Via Daily Finance:
Walmart Stores (WMT) plans to eliminate health insurance coverage for most of its part-time U.S. employees in a move aimed at controlling rising health care costs of the nation’s largest private employer.
Starting Jan. 1, Walmart told The Associated Press that it will no longer offer health insurance to employees who work less than an average of 30 hours a week. The move, which would affect 30,000 employees, follows similar decisions by Target, Home Depot and others to eliminate health insurance benefits for part-time employees.
“We had to make some tough decisions,” Sally Wellborn, Walmart’s senior vice president of benefits, told The Associated Press.
Walmart now expects the impact of higher health care costs to be about $500 million for the current fiscal year, or about $170 million higher than the original estimate of about $330 million that it gave in February.
But Walmart is among the last of its peers to cut health insurance for some part-time workers. In 2013, 62 percent of large retail chains didn’t offer health care benefits to any of its part-time workers, according to Mercer, a global consulting company. That’s up from 56 percent in 2009.
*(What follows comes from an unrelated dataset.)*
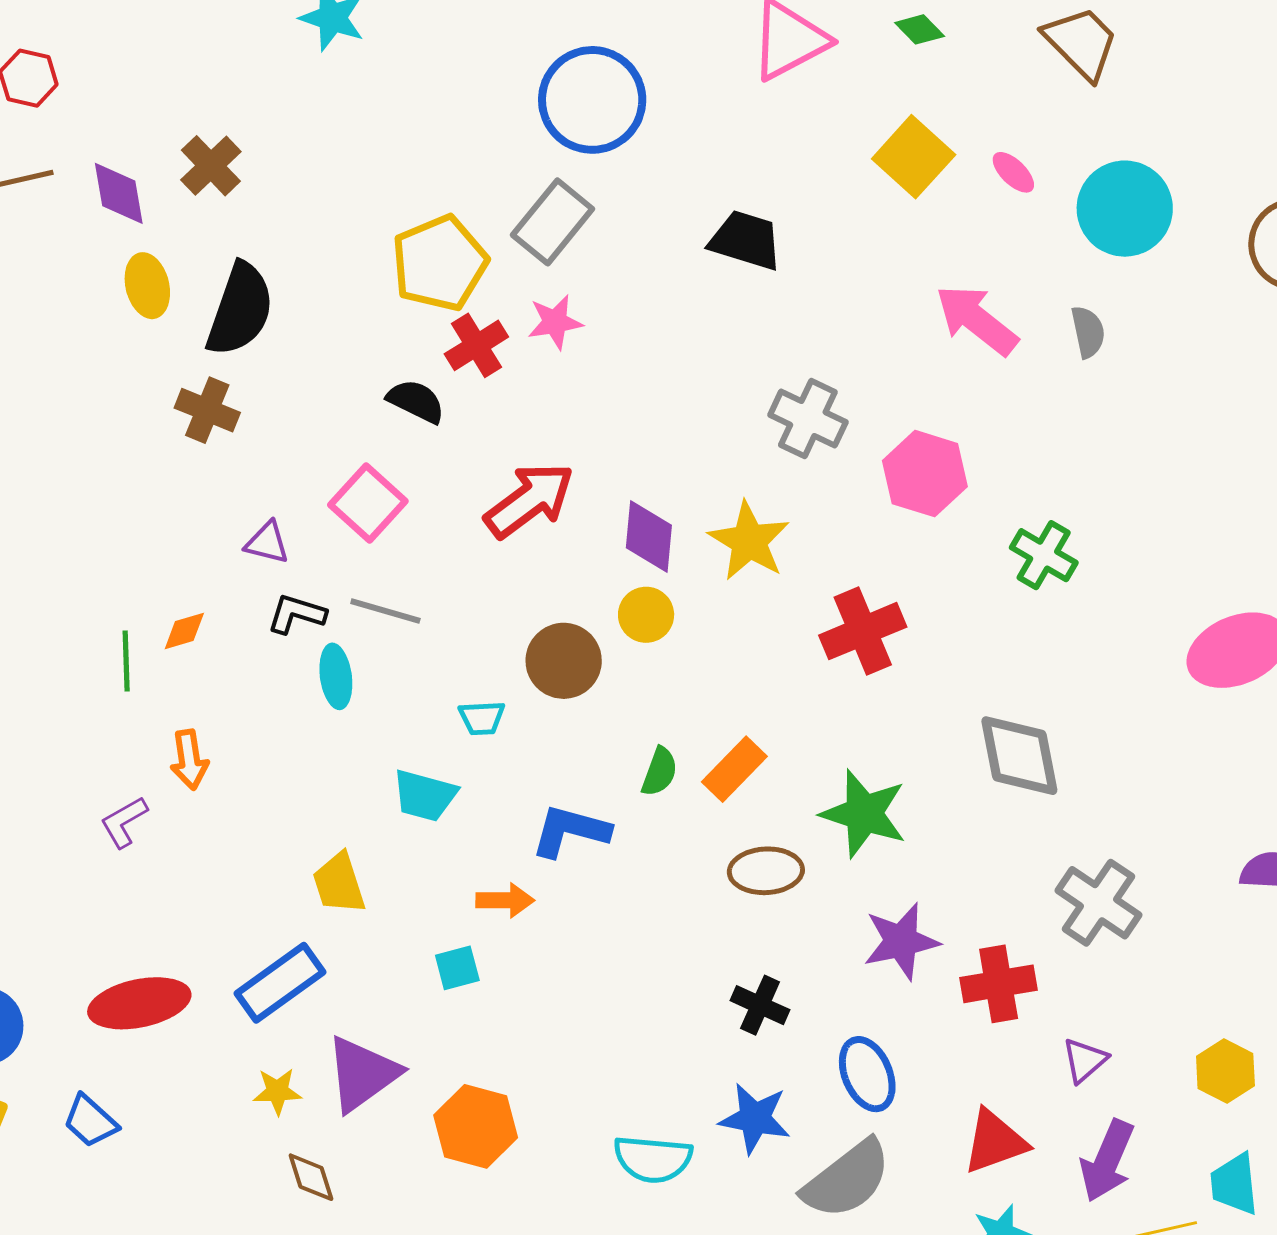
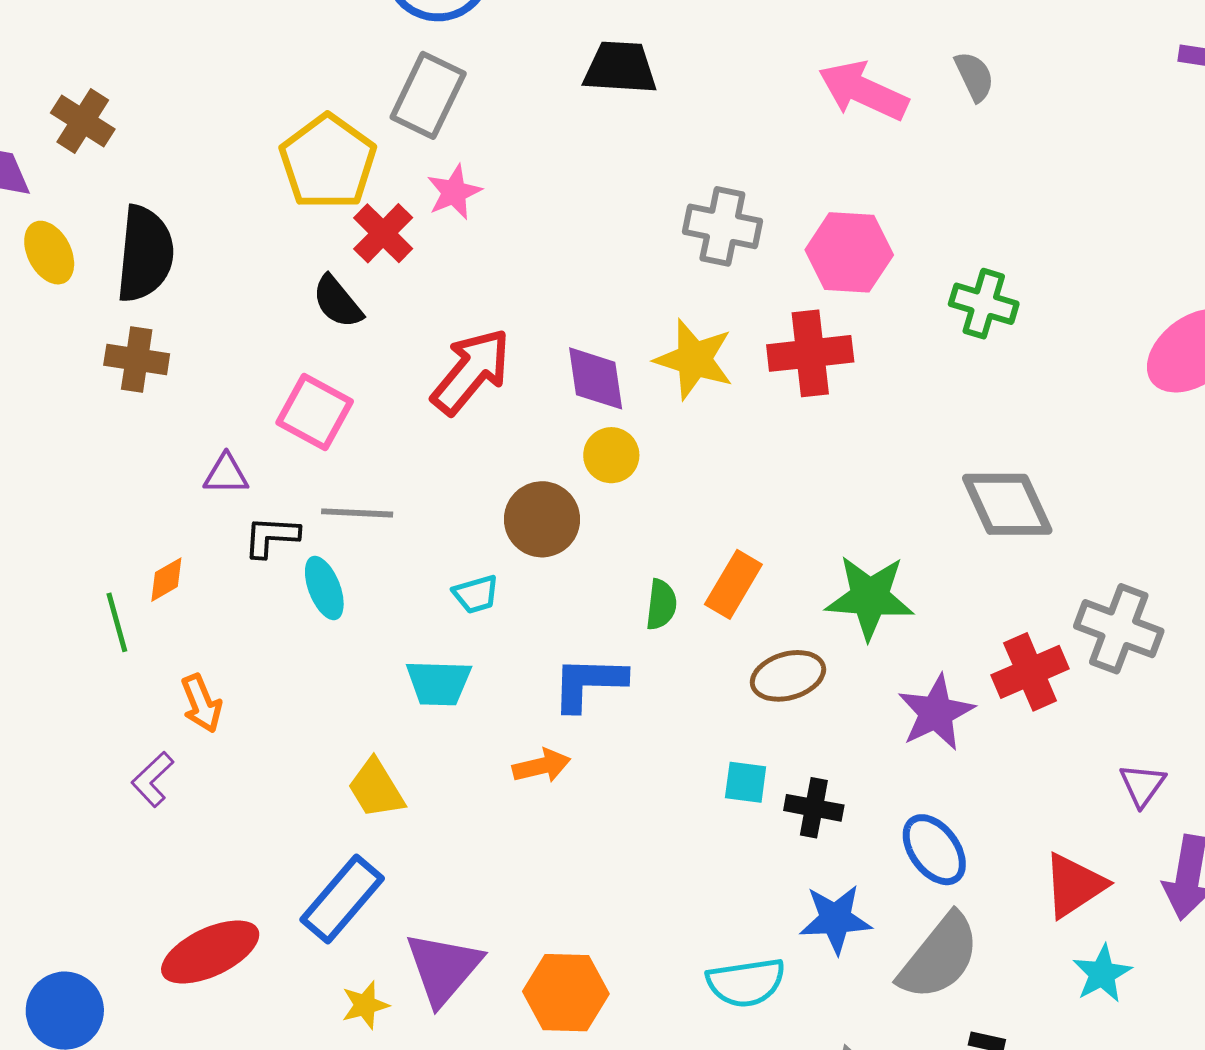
black semicircle: (416, 401) -> (337, 302), turned -142
red cross: (863, 631) -> (810, 353), moved, turned 30
cyan square: (457, 968) -> (746, 782), moved, turned 36
red cross: (999, 984) -> (1030, 672), moved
“Retailers who offer part-time benefits are more of an exception than the rule,” says Beth Umland, director of research for health and benefits at Mercer.
Walmart has been scaling back eligibility for part-time workers over the past few years, though. In 2011, Walmart said it was cutting backing eligibility of its coverage of part-time workers working less than 24 hours a week. And then in 2013, it announced a threshold of 30 hours or under.
Walmart, like most big companies, also is increasing premiums, or out-of-pocket costs that employees pay, to counter rising health care costs. Walmart told The Associated Press that it’s raising premiums for all of its full-time workers: For a basic plan, of which 40 percent of its workers are enrolled, the premiums will go up to $21.90 each pay period, up from $18.40, starting Jan. 1.